Gastkommentar:Nationale Psychologie

Worauf es ankommt in Europa: über suizidale Italiener, kontrollsüchtige Deutsche und vergessene Schlüssel in Mailand und Berlin.

Von Mario Fortunato

Aufgrund des dummen Zufalls, dass ich in Italien geboren wurde, neige ich zum Suizid - so sieht es jedenfalls ein deutsches Nachrichtenmagazin. Ich würde da den Strick vorziehen, der in der Tat oft das Werkzeug des besonders verbitterten Lebensmüden ist. Andere Medien sehen mich, den Italiener, als Schnorrer und Profiteur, was mir ein Widerspruch zu sein scheint: Warum sollte ich erst andere übers Ohr hauen und mich dann umbringen? Auch italienische Zeitungen üben sich derzeit in der Nationaldiagnose und sinnieren über die kontrollsüchtigen (also analfixierten) Deutschen mit ihrem Allmachtswahn. Neu ist das nicht: Schon nach der Brexit-Abstimmung übertrafen sich Europas Medien darin, Englands politische Szene neurologisch-therapeutisch zu analysieren.

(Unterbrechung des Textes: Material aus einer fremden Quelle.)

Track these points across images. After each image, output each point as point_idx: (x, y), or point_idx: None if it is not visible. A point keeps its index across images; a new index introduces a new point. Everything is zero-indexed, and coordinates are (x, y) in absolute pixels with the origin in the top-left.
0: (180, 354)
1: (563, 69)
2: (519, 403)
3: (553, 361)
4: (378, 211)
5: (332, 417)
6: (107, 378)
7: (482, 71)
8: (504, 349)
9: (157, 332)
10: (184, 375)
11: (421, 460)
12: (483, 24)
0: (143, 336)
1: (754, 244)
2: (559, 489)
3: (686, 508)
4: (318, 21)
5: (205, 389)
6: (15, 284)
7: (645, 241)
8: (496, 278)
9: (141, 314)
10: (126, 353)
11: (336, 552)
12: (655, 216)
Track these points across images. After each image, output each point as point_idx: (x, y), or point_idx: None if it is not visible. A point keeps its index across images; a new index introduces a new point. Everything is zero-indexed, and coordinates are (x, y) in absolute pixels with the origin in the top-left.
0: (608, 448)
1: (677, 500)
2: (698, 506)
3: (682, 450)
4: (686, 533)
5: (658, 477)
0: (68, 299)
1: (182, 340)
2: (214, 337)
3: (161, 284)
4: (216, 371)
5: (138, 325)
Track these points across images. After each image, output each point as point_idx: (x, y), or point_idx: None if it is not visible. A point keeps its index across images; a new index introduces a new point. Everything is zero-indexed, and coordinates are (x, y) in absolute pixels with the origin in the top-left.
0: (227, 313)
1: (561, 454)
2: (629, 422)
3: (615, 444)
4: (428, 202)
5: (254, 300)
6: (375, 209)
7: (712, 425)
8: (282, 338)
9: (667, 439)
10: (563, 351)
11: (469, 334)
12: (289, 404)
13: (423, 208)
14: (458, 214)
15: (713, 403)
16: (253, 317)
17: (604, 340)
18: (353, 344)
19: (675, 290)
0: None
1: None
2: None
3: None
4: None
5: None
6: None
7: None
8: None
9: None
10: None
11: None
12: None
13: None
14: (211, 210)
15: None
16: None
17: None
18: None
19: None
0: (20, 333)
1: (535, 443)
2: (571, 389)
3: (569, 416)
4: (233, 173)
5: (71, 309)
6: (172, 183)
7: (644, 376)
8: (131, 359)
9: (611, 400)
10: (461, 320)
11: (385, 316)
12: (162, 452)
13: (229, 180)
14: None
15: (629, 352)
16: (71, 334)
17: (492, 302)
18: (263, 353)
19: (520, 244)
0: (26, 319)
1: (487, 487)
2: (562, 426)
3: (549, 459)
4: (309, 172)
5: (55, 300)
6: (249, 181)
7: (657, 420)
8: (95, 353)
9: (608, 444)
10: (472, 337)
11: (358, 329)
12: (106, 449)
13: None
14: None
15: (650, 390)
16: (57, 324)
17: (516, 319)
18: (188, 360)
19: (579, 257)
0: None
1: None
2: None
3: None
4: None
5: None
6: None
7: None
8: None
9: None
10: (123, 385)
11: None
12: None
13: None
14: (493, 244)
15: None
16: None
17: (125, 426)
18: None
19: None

Was mir am Europa von heute am meisten missfällt, ist, dass sich hier eine triviale, selbstgefällige Redeweise entwickelt hat, die nicht aufklärt, sondern sich anschmiegt ans Volk, die den dümmsten Gemeinplätzen Vorschub leistet, die dann im Internet und in den Bars zirkulieren, überall, wo das Geschwätz des Hörensagens triumphiert. Dies ist umso bedenklicher, wenn man sieht, wie ein schlecht übersetzter Satz eines Politikers eine hasserfüllte Polemik auslöst, die auf absolut nichts basiert. Die EU bräuchte weniger National-Psychologen und mehr Übersetzer.

Gerade die Wirtschaft scheint der wunde Punkt zu sein. In Italien war die Regierung aus Lega und Fünf-Sterne-Bewegung beim ersten Anlauf an der Wahl des Wirtschaftsministers gescheitert. Eigentlich war dafür ein älterer Professor vorgesehen; seine Entwicklung zum radikalen Euro-Gegner machte ihn in den Augen des Staatspräsidenten ungeeignet für das Amt. Das löste enormen Krawall aus; am Ende überwog die Einsicht, und ein anderer Professor wurde Wirtschaftsminister.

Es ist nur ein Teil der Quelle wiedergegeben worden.